## Instructions for the task
Change "Enter as read" to "Record as read" everywhere it occurs in the lines below, and keep every other part unchanged. Leave the pictures out of your answer.

==== Exercise input ====

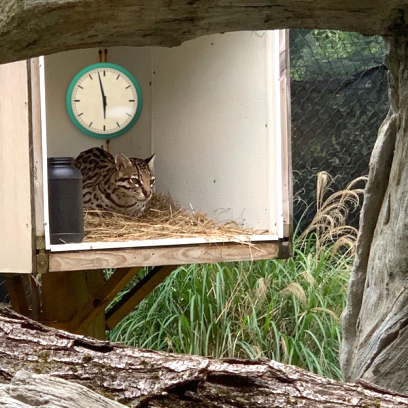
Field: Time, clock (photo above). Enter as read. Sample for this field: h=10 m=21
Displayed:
h=5 m=58
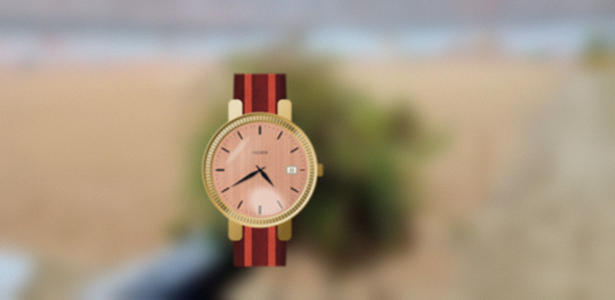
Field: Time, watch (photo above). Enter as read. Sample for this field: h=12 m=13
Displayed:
h=4 m=40
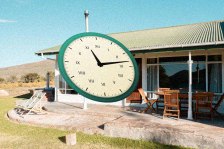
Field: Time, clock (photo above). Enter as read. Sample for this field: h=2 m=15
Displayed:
h=11 m=13
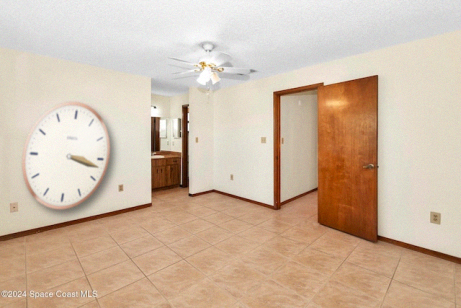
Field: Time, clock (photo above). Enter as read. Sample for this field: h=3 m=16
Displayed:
h=3 m=17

====

## Problem solution
Field: Time, clock (photo above). Record as read. Sample for this field: h=10 m=21
Displayed:
h=5 m=58
Field: Time, watch (photo above). Record as read. Sample for this field: h=12 m=13
Displayed:
h=4 m=40
Field: Time, clock (photo above). Record as read. Sample for this field: h=2 m=15
Displayed:
h=11 m=13
Field: Time, clock (photo above). Record as read. Sample for this field: h=3 m=16
Displayed:
h=3 m=17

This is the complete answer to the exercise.